Storm-battered parish considers hired guns

Just what we need—hired mercenaries replacing police here in the US.
Three Blackwater guards working with FEMA helped patrol a security checkpoint with the deputies, and when the department got a call about a bar fight nearby that could involve a gun, some of the contractors came along to help, said Lt. Jefferson Lee, a 21-year veteran of the department. "They were making $300 a day, but those guys had my back."

The proposal to work with DynCorp would be a more permanent solution, lasting up to three years. Under the plan, DynCorp employees working for the sheriff's department would take over security at several FEMA trailer sites and establish three highway checkpoints. The DynCorp guards would report directly to a sheriff's deputy, who would be on site to supervise them, said Tufaro.

The department did not hold a competition before recommending DynCorp for the work but would consider other contactors if FEMA recommended it, said Tufaro. The department thinks DynCorp is the cheapest alternative, noting that it would charge less than $700 per day, compared with the $950 a day charged by Blackwater, he said.

You'd think the reason hired mercenaries would be called in might be because there are insufficient police, right? And the reason there'd be insufficient police would be, oh, maybe, because there's insufficient money? So where does the money come to pay DynCorp or Blackwater either $950 or $700 per day? Is that really cheaper than paying real police, who are used to dealing with civilians instead of armies?

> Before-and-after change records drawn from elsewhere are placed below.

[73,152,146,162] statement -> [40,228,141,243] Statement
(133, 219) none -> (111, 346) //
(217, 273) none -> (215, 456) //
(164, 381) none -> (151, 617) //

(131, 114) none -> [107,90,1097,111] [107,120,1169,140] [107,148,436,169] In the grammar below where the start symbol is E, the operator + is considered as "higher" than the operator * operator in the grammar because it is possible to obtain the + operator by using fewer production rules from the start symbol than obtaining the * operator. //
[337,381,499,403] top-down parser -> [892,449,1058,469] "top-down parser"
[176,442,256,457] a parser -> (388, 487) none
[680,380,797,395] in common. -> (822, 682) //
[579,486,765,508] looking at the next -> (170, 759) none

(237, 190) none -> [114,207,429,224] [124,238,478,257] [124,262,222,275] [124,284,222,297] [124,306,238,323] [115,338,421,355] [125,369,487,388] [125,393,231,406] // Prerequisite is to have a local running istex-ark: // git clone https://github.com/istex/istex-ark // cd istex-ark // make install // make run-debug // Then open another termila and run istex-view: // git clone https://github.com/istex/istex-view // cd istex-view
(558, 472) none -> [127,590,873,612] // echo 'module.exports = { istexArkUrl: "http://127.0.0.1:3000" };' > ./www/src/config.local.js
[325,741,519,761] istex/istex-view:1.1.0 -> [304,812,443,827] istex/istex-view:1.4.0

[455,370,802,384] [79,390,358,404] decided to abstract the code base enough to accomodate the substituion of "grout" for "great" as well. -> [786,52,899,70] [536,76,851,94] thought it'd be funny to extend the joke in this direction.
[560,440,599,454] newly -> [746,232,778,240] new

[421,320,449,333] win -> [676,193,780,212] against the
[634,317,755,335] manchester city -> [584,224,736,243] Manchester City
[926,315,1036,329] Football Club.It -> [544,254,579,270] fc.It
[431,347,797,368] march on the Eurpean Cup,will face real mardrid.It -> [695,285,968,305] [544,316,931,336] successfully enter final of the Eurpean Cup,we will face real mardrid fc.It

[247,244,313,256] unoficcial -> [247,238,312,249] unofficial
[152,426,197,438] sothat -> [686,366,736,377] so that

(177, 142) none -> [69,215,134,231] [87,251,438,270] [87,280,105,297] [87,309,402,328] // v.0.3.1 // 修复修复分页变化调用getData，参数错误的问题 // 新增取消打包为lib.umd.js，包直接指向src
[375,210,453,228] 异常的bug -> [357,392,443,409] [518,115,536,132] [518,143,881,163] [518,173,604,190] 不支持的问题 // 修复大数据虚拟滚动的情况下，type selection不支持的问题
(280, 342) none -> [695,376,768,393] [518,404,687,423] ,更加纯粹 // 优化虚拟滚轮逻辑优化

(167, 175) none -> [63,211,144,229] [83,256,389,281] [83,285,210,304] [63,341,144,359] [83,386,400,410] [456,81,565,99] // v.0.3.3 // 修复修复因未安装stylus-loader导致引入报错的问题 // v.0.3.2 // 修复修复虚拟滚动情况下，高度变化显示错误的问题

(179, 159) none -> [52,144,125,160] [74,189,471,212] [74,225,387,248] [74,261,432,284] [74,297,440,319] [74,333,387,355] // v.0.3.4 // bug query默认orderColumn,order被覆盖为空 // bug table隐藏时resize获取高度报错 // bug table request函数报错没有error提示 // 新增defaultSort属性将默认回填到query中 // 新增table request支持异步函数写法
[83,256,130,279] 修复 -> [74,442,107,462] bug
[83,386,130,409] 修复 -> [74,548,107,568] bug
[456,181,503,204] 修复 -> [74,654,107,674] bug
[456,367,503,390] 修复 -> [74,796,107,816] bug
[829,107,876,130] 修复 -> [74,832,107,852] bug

A little farther along we find the answer...
Tufaro [of the Sherriff's department] thinks the parish has the solution: DynCorp International LLC, the Texas company that provided personal security to Afghan President Hamid Karzai and is one of the largest security contractors in Iraq. If the Federal Emergency Management Agency approves the sheriff's department's proposal, which would cost $70 million over three years, up to 100 DynCorp employees would be deputized to be make arrests, carry weapons, and dress in the St. Bernard Parish Sheriff's Department khaki and black uniforms.
Let's think now. $70M over three years for up to 100 employees. That's $233,333 per year per employee. Such a deal!
(...)

To Tufaro and other law enforcement officials, St. Bernard Parish is facing an emergency. Money dried up so fast after Katrina hit that Sheriff Jack Stephens, an imposing, 6-foot-4-inch New Orleans native, took out a loan of more than $4 million on behalf of the department, which he says he would be held personally responsible for if he left office before its repayment. "It is what I had to do," he said.

(...)

But while the plan is for the DynCorp employees to eat and live with the other deputies in the same trailer camp, the hired guns would earn "significantly more" than the $18,000 annual salary of an entry-level deputy and the $30,000-a-year salary of a seasoned officer.
Police would be cheaper. Just like outsourcing military jobs in Iraq, we end up paying more—and frequently gets worse service.

From Kurt Nimmo's blog about mercenaries:
Now law enforcement is increasingly militarized and military duties are jobbed out to the likes of DynCorp and Blackwater. “These guys run loose in this country [Iraq] and do stupid stuff. There’s no authority over them, so you can’t come down on them hard when they escalate force,” Brigadier General Karl Horst, deputy commander of the Third Infantry Division in charge of security in Baghdad, complained in September, 2005. “They shoot people, and someone else has to deal with the aftermath. It happens all over the place.”
The whole blog entry is mind-boggling. Read it.